Desktop and Application Streaming

Track user processes in Amazon AppStream 2.0 sessions

Introduction

Many customers utilizing Amazon AppStream 2.0 want to track employee usage of specific applications. This data can be used to track the frequency/duration of application use, and help optimize licensing costs. In addition, built-in AppStream 2.0 usage reports record applications launched from the application catalog, but not applications launched from desktop shortcuts or from other applications.

This blog walks you through deploying a solution that tracks the name and duration of user-launched applications. This multi-step deployment creates a database of all processes launched by users. This data can be visualized using Amazon QuickSight or another BI tool of your choice.

Time to read 30 minutes
Time to complete 60 minutes
Cost to complete $0.10 to run a stream.standard.medium image builder for one hour in the US East (N. Virginia) region. Ongoing monthly cost is $0.023 per GB of data stored in Amazon S3 Standard, and $.005 per GB to query the data via Amazon Athena
Learning level Advanced (300)
Services used AWS Identity and Access Management (IAM), Amazon AppStream 2.0, Amazon Simple Storage Service (Amazon S3), Amazon Athena

Prerequisites

You should be familiar with the AWS Management Console, how to create an Amazon S3 bucket, AppStream 2.0 service (create an image builder, deep knowledge of AppStream 2.0 configuration), IAM service (create IAM role, trusts), Windows PowerShell scripting and Athena service functionalities.

Solution overview

Architecture Diagram

Diagram showing elements and data flow inside instance.
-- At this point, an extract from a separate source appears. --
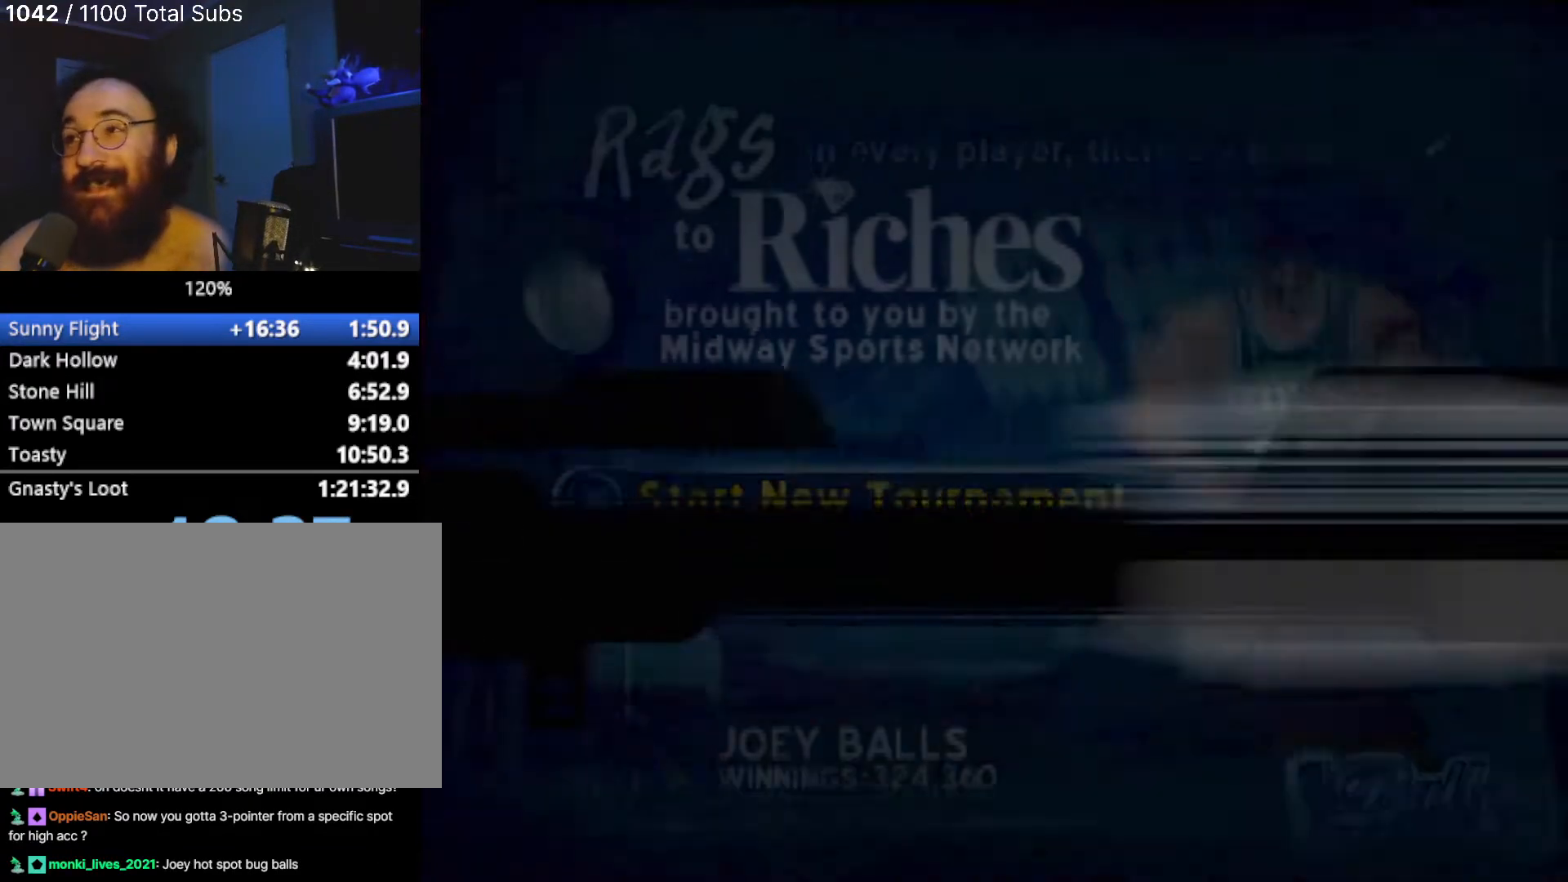
{"buttons": [], "left_stick": "center", "events": []}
Section 1: Build the solution

  1. Create a new Amazon S3 bucket in the AWS Region where you will deploy your AppStream 2.0 environment. This bucket will be used to save the generated files. Record the name of the S3 bucket for use in later scripts. For more information, see Creating a bucket. Retain the default security settings of Block Public Access and ACLs disabled.  For more information, see Creating a bucket.Retain the default security settings of Block Public Access and ACLs disabled
  2. AppStream 2.0 requires an IAM role to write to S3. Create an IAM role by following the steps on How to Create an IAM Role to Use With AppStream 2.0 Streaming Instances. Use the following IAM policy and attach it to the role. Replace DOC-EXAMPLE-BUCKET with your bucket name. Record the name of the IAM role for use later.
    {
        "Version": "2012-10-17",
        "Statement": [
         {
                "Effect": "Allow",
                "Action": [ "s3:PutObject" ],
                "Resource": [
                    "arn:aws:s3:::DOC-EXAMPLE-BUCKET/*"
                ]
            } 
        ]
    }
    
  3. From the AppStream 2.0 service console, create a new image builder. Assign the IAM role created earlier in step #2. For more information about creating an image builder with an IAM Role see step 4 on Launch an Image Builder to Install and Configure Streaming Applications.
  4. Connect to the image builder and install your apps.
  5. Open a Command prompt and create a folder in C:\ by running mkdir C:\user_scripts .  Create the file C:\user_scripts\Get-UserEnvironmentVars.ps1 . Additional variables  are recorded for the output later. Paste the following lines of code into the Get-UserEnvironmentVars.ps1:
    # Record user variables for later use.
    Get-ItemPropertyValue 'HKCU:\Environment' 'AppStream_Stack_Name' > C:\user_scripts\UserVars.txt
    Get-ItemPropertyValue 'HKCU:\Environment' 'AppStream_Session_ID' >> C:\user_scripts\UserVars.txt
    Get-ItemPropertyValue 'HKCU:\Environment' 'AppStream_UserName' >> C:\user_scripts\UserVars.txt
    Get-ItemPropertyValue 'HKCU:\Environment' 'AppStream_Session_Reservation_DateTime' >> C:\user_scripts\UserVars.txt
    Get-ItemPropertyValue 'HKCU:\Environment' 'AppStream_User_Access_Mode' >> C:\user_scripts\UserVars.txt
    
  6. Configure session scripts as shown below into the file C:\appstream\sessionscripts\config.json.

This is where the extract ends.